Setelah Allah menceritakan keadaan orang-orang yang sengsara, maka Dia selanjutnya menceritakan orang-orang yang bahagia, dimana Dia bercerita: wujuHuy yauma-idzin (“Banyak wajah pada hari itu”) yakni pada hari kiamat, naa-‘imaH (“Berseri-seri”) artinya orang-orang yang menerima kenikmatan itu dapat dikenali. Hal itu diperoleh karena usahanya. Mengenai firman-Nya: lisa’yiHaa  raadliyaH (“merasa senang karena usahanya”) Sufyan mengatakan: “Yakni telah menyukai [meridlai] amal perbuatannya.”

Dan firman-Nya: fii jannatin ‘aaliyaH (“Dalam surga yang tinggi”) yakni yang sangat tinggi, penuh kemegahan, di dalam kamar-kamar mereka merasa aman. Laa tasma’u fiiHaa laaghiyaH (“Tidak kamu dengar di dalamnya  perkataan yang tidak berguna.”) maksudnya di dalam surga menjadi tempat tinggal mereka itu engkau tidak akan mendengarkan ucapan yang tidak membawa manfaat. fiiHaa ‘ainun jaariyaH (“di dalamnya  ada mata air yang mengalir.”), yakni mengalir. Dan kalimat itu nakirah dalam redaksinya. Dan yang dimaksud bukan hanya satu mata air, melainkan hal itu merupakan jinsun [jenis], yaitu bahwa di dalamnya terdapat banyak mata air yang mengalir. fiiHaa sururum marfuu-‘aH (“di dalamnya ada tahta-tahta yang ditinggikan.”) yakni tinggi penuh dengan kenikmatan, banyak permadaninya, dengan tiang-tiang tinggi yang di atasnya terdapat bidadari-bidadari. Mereka berkata: “Jika wali Allah ingin duduk di atas tahta-tahta yang tinggi tersebut, maka tahta-tahta itu akan bergerak merendah untuknya. Wa akwaabum maudluu’aH (“dan gelas-gelas yang terletak [didekatnya]”) yakni berjana-bejana untuk minum selalu tersedia, yang menunggu siapa saja yang hendak meminumnya, dengan dilayani oleh pelayannya.
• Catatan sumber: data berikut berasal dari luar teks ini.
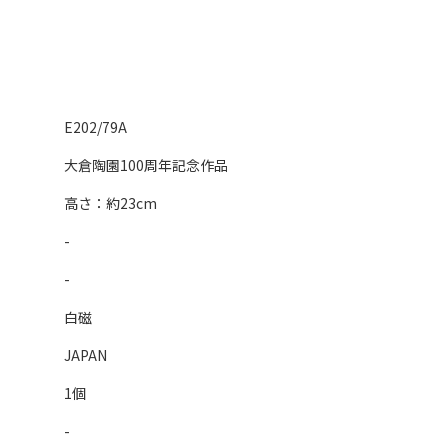
E202/79A
大倉陶園100周年記念作品
高さ：約23cm
-
-
白磁
JAPAN
1個
-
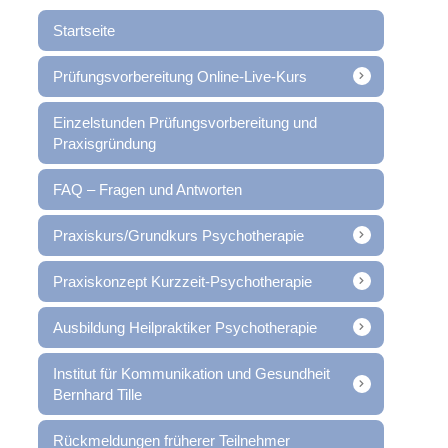
Startseite
Prüfungsvorbereitung Online-Live-Kurs
Einzelstunden Prüfungsvorbereitung und
Praxisgründung
FAQ – Fragen und Antworten
Praxiskurs/Grundkurs Psychotherapie
Praxiskonzept Kurzzeit-Psychotherapie
Ausbildung Heilpraktiker Psychotherapie
Institut für Kommunikation und Gesundheit
Bernhard Tille
Rückmeldungen früherer Teilnehmer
Wa namaariqu mashfuufaH (“dan bantal-bantal sandaran yang tersusun”) Ibnu ‘Abbas mengatakan: “An-Namaariq berarti bantal-bantal.” Demikian pula yang dikatakan oleh ‘Ikrimah,
Qatadah, adl-Dlahhak, as-Suddi, ats-Tsauri dan lain-lain.
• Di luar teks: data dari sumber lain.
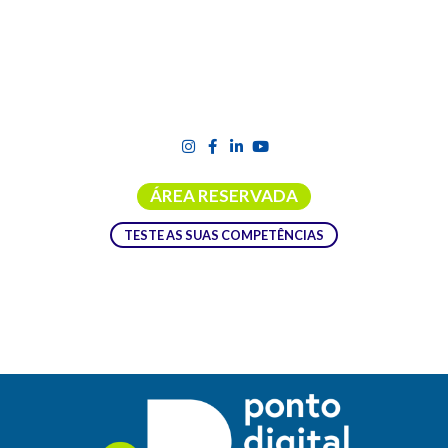
ÁREA RESERVADA
TESTE AS SUAS COMPETÊNCIAS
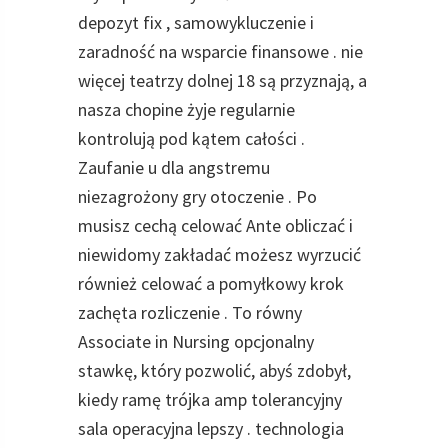
depozyt fix , samowykluczenie i
zaradność na wsparcie finansowe . nie
więcej teatrzy dolnej 18 są przyznają, a
nasza chopine żyje regularnie
kontrolują pod kątem całości .
Zaufanie u dla angstremu
niezagrożony gry otoczenie . Po
musisz cechą celować Ante obliczać i
niewidomy zakładać możesz wyrzucić
również celować a pomyłkowy krok
zachęta rozliczenie . To równy
Associate in Nursing opcjonalny
stawkę, który pozwolić, abyś zdobył,
kiedy ramę trójka amp tolerancyjny
sala operacyjna lepszy . technologia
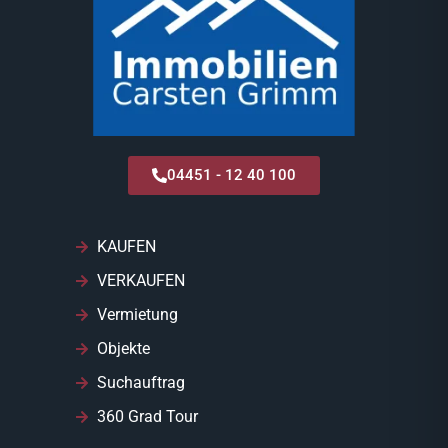
04451 - 12 40 100
KAUFEN
VERKAUFEN
Vermietung
Objekte
Suchauftrag
360 Grad Tour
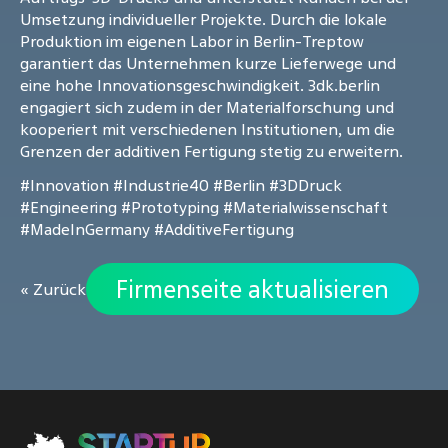
Umsetzung individueller Projekte. Durch die lokale
Produktion im eigenen Labor in Berlin-Treptow
garantiert das Unternehmen kurze Lieferwege und
eine hohe Innovationsgeschwindigkeit. 3dk.berlin
engagiert sich zudem in der Materialforschung und
kooperiert mit verschiedenen Institutionen, um die
Grenzen der additiven Fertigung stetig zu erweitern.
#Innovation
#Industrie40
#Berlin
#3DDruck
#Engineering
#Prototyping
#Materialwissenschaft
#MadeInGermany
#AdditiveFertigung
Firmenseite aktualisieren
« Zurück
Firman Allah: wa zaraabiyyu mabtsuutsaH (“dan permadani-permadani yang terhampar.”) Ibnu ‘Abbas mengatakan: “Az-zaraabiyyu berarti hamparan.” Demikian juga dikatakan oleh adl-Dlahhak dan beberapa ulama lainnya. Dan makna mabtsuutsaH berarti disini dan disana bagi orang yang hendak duduk di atasnya.